Welke regels gelden er?

  1. Spelers behoeven hun zetten niet op te schrijven.
  2. Zodra beide spelers vanuit de beginopstelling tien zetten hebben voltooid: kan geen correctie worden toegepast op de instelling van de schaakklok en kan er geen claim meer ingediend worden met betrekking tot een onjuiste beginopstelling of een verkeerd geplaatst schaakbord.
  3. Een onreglementaire zet is voltooid zodra de speler zijn klok heeft ingedrukt.
  4. Als de arbiter niet ingrijpt bij een onreglementaire zet, mag de tegenstander claimen, vooropgesteld dat de tegenstander nog niet zijn volgende zet gedaan heeft. Echter, de partij is remise als de stelling zodanig is dat de tegenstander de koning van de speler nooit mat kan zetten.

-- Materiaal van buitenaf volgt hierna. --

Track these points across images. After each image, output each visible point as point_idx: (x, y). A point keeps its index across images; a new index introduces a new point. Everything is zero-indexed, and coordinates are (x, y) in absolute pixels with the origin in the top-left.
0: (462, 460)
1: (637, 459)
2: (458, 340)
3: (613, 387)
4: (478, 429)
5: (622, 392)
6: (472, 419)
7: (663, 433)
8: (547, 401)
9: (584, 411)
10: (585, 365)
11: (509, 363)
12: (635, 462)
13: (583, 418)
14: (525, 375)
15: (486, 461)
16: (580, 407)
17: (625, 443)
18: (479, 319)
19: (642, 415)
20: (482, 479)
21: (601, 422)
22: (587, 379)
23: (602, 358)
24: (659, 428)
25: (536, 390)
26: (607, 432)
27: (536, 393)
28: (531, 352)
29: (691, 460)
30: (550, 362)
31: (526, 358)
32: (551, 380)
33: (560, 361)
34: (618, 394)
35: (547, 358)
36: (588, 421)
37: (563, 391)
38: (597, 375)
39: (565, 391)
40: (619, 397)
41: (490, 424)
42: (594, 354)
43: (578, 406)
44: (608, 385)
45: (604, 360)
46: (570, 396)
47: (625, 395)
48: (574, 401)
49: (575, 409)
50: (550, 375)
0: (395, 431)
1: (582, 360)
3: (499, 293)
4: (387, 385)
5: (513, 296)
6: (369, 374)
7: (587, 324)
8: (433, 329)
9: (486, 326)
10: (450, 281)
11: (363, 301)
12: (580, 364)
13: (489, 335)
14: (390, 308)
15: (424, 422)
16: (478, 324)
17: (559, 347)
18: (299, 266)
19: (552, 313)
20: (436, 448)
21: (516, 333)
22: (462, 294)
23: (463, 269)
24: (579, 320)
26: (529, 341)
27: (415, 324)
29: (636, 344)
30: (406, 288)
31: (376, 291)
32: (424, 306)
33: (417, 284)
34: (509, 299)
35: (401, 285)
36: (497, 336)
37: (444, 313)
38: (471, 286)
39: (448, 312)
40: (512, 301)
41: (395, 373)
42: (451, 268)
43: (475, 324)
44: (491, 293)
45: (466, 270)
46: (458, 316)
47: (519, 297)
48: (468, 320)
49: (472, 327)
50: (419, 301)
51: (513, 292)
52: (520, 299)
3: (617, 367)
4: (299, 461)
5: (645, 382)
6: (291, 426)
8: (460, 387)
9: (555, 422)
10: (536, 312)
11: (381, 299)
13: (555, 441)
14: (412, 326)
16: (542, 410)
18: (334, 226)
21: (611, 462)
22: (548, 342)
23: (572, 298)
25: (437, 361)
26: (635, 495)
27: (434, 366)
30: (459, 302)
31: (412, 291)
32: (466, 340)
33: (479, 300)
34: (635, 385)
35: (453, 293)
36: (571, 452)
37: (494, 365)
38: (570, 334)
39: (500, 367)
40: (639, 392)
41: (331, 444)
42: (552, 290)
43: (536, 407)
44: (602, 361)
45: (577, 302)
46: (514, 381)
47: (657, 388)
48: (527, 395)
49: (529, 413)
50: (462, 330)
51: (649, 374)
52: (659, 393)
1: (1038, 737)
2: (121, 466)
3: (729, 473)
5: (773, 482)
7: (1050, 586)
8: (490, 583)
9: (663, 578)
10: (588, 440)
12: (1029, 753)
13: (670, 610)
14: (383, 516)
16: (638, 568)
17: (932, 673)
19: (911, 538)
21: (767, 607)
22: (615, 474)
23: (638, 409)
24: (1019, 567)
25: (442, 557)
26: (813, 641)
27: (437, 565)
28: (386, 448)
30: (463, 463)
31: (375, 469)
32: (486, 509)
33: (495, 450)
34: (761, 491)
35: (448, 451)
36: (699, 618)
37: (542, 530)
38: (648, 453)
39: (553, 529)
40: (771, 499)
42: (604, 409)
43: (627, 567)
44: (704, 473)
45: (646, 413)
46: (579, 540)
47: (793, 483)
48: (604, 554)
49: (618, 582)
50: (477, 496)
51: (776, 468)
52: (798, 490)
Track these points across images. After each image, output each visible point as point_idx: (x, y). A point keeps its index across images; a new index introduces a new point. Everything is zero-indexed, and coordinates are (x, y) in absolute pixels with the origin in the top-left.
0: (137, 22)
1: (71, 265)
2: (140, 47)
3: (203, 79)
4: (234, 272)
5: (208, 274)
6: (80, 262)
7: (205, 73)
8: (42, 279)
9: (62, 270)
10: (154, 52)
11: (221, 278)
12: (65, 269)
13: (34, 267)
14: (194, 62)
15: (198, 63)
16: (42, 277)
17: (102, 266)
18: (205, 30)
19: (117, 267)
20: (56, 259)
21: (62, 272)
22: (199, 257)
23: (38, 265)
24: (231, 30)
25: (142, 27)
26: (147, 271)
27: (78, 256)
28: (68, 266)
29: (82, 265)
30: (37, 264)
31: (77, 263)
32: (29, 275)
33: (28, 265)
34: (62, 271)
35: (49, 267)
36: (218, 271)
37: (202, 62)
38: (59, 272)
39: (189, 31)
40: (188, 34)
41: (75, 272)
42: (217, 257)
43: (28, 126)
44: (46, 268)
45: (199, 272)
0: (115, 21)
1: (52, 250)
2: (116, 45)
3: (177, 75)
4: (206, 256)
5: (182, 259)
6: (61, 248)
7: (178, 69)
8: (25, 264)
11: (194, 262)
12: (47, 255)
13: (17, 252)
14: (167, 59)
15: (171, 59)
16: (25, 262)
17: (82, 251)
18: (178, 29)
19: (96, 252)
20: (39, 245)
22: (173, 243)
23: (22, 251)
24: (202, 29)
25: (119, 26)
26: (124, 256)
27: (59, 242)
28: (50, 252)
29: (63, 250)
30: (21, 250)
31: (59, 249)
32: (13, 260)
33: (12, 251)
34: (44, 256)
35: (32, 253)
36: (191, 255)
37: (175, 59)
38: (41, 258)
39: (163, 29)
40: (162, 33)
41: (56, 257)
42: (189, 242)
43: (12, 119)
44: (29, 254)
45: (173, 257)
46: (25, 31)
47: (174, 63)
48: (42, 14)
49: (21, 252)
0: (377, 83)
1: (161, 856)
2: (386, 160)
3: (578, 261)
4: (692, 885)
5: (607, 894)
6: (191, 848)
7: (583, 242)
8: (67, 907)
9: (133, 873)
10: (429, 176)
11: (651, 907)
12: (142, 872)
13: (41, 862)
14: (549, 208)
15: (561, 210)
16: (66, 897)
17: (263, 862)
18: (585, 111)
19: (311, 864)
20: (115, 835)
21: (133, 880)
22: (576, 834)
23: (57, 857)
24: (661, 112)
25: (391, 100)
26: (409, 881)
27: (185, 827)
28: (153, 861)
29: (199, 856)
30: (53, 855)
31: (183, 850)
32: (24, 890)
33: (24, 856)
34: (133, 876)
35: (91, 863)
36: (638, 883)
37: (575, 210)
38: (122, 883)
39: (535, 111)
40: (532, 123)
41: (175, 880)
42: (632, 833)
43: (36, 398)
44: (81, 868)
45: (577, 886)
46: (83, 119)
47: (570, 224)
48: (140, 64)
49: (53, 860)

  5. Als de tegenstander niet claimt en de arbiter niet ingrijpt, blijft de onreglementaire zet gehandhaafd en de partij wordt voortgezet. Als de tegenstander een onreglementaire zet heeft beantwoord kan deze niet meer worden gecorrigeerd, tenzij de spelers dit besluiten zonder tussenkomst van de arbiter.
  6. Om de winst na tijdsoverschrijding te claimen mag betrokkene de schaakklok stilzetten en de arbiter hiervan in kennis stellen. De claim wordt slechts toegewezen als de vlag van degene die claimde niet en die van zijn tegenstander wel is gevallen na het stilzetten van de schaakklok. Echter, de partij is remise als de stelling zodanig is dat de claimende speler de koning van de tegenstander nooit mat kan zetten.
  7. Als de arbiter waarneemt dat beide koningen schaak staan of dat er een pion op de verste rij van zijn uitgangspositie staat, dan moet de arbiter wachten tot de volgende zet is voltooid. Daarna, als de onreglementaire stelling nog steeds op het bord staat, moet hij de partij remise verklaren.
  8. Als de arbiter het vallen van een vlag waarneemt, moet hij het melden.